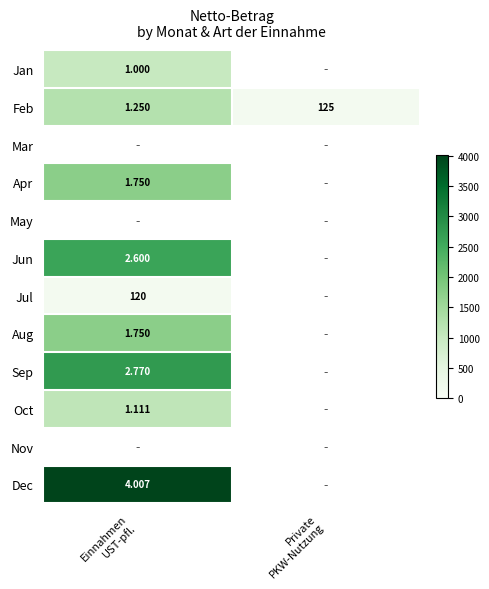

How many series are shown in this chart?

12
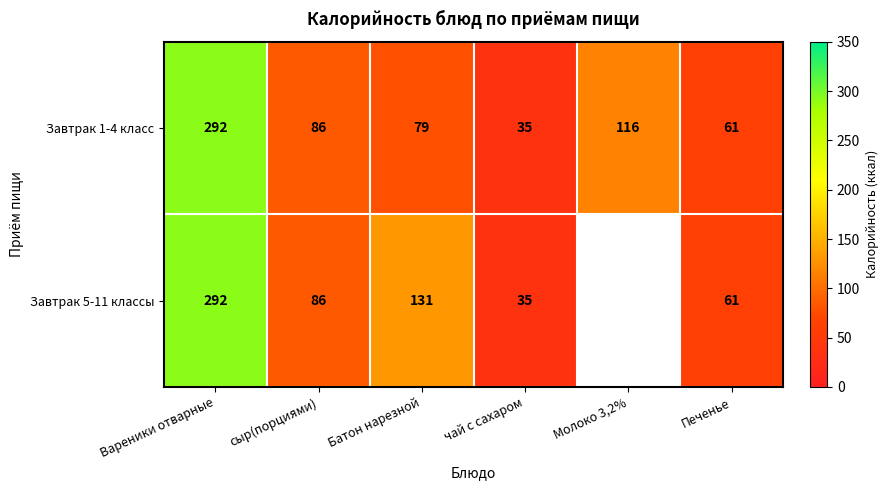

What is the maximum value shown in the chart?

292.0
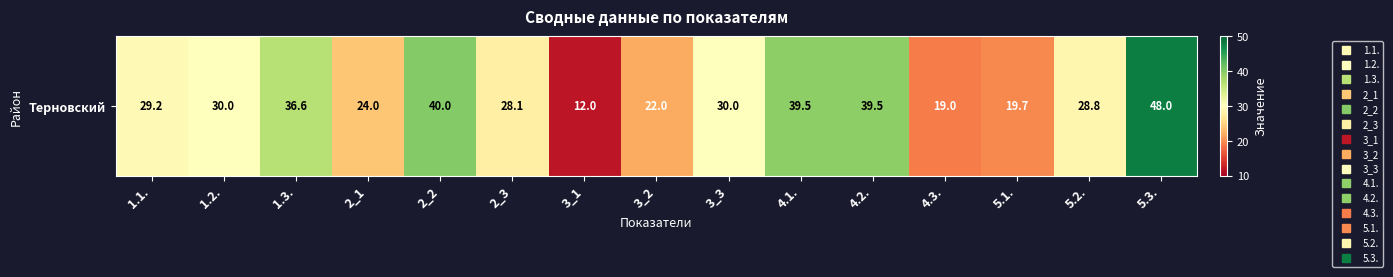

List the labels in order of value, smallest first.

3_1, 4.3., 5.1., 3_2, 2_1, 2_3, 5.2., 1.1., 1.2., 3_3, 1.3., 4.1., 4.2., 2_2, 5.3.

- [Task directions] Please revise everything from the line containing "List the labels" down to the end of the lines, changing "smallest" to "lowest" and leaving everything else as it is.

- [Solution to this problem]
List the labels in order of value, lowest first.

3_1, 4.3., 5.1., 3_2, 2_1, 2_3, 5.2., 1.1., 1.2., 3_3, 1.3., 4.1., 4.2., 2_2, 5.3.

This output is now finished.